A student wrote to me over the weekend to request a prompt for my Intro to Creative Writing‘s 5–7 page creative nonfiction assignment. Although I usually encourage students to locate their own subject matter as it’s a critical skill and they’ll likely care more about their handpicked subjects, I came up with several prompts that I’ll hold onto for future students who need a place to start.

The Conversationalist
Is there a story or several stories that you like to tell friends or new people you meet? Is the subject matter related or disparate? Write the story/stories that you tell, and the narrative of telling these stories. How have people reacted? Reflect. Why do you tell these stories? Do you find yourself wanting to create a certain impression on listeners? This piece, as it has three narrative components, has a lot of promise for fulfilling the page requirement.

Just a Phase
Was there a time that you tried to “be someone else,” to adopt a different personality? Describe in detail. Did you change your clothes? Your hair? Your interests? Your speech or accent? Many of us go through identity crises especially as adolescents. What did you do while you tried this out? Did you go somewhere? Did you make a fool of yourself or pull it off? When did you realize it wasn’t right for you? Why change? Do you feel nostalgic now? Show this.

Witness
Have you ever witnessed something violent, unsettling, or scary? Write about this and your reaction after. How long did it affect you? How did it change you? Did you intervene? Why or why not? Do you regret your decision to become involved or not involved? (See “Accident, June 1948” by Seamus Deane for an example.)

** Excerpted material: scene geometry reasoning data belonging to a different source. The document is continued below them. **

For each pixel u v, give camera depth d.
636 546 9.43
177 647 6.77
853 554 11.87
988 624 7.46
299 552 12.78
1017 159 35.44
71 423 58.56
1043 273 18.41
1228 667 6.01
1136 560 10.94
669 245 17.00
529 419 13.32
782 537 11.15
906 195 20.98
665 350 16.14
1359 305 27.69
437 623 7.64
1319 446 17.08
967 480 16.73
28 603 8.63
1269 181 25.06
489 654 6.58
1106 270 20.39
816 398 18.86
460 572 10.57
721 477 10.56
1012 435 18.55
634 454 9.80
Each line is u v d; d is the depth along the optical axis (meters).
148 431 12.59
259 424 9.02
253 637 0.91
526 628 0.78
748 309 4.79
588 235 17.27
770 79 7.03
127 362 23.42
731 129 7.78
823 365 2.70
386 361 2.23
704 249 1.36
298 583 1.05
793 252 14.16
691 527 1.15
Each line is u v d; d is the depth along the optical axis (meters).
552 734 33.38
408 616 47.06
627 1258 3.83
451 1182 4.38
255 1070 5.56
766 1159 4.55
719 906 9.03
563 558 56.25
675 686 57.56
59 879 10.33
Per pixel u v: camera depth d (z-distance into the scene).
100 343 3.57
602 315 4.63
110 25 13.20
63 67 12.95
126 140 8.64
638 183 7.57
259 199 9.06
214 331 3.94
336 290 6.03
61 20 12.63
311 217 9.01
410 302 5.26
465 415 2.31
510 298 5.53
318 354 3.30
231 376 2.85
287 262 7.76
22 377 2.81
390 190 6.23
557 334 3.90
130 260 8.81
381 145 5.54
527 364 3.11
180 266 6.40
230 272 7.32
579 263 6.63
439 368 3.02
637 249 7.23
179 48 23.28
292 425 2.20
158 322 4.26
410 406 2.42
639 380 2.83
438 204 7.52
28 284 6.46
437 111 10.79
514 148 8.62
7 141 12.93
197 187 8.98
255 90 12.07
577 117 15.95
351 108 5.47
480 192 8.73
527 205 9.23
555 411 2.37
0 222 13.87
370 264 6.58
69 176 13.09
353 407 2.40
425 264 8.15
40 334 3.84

Homing In On Home Exercise

Garage met Chauffeurswoning te Zandvoort (1916) by Guillaume Frédéric la Croix
Garage met Chauffeurswoning te Zandvoort (1916) by Guillaume Frédéric la Croix
Class: Intro to Creative Writing
Genre: Creative nonfiction
Readings: “Notes from a Native Daughter,” “Los Angeles Notebook,” and “Goodbye to All That” by Joan Didion; “Bread” by Jane Brox
Time: 24 minutes

1. Describe the home you spent the most time in as a child including its location, distinctive features, the people, the food, the weather, etc. Be as thorough as possible. (7 min.)
2. Is there something that people often assume about the place that isn’t true? Write an anecdote about a time that someone made a presumption about where you were from. (i.e. Every evening while I had bronchitis I stopped at a pub in Mayfair to have a shot of Jack Daniel’s to ease my coughing before bed. The first night, the bartender asked to see my ID. When I handed him my Tennessee driver’s license, he said, “A Tennessee girls drinks Tennessee whiskey,” and, laughing, “Do you like your country music too?”) (5 min.)
3. Why do you think that outsiders often assume these things about your home? Speculate about why that is, how long that’s been true, and if it will continue to be true. Why or why not? Use this as a means to tell us a little bit of history about the place you grew up. You can use historical facts, family stories, gossip, rumors, etc. (7 min.)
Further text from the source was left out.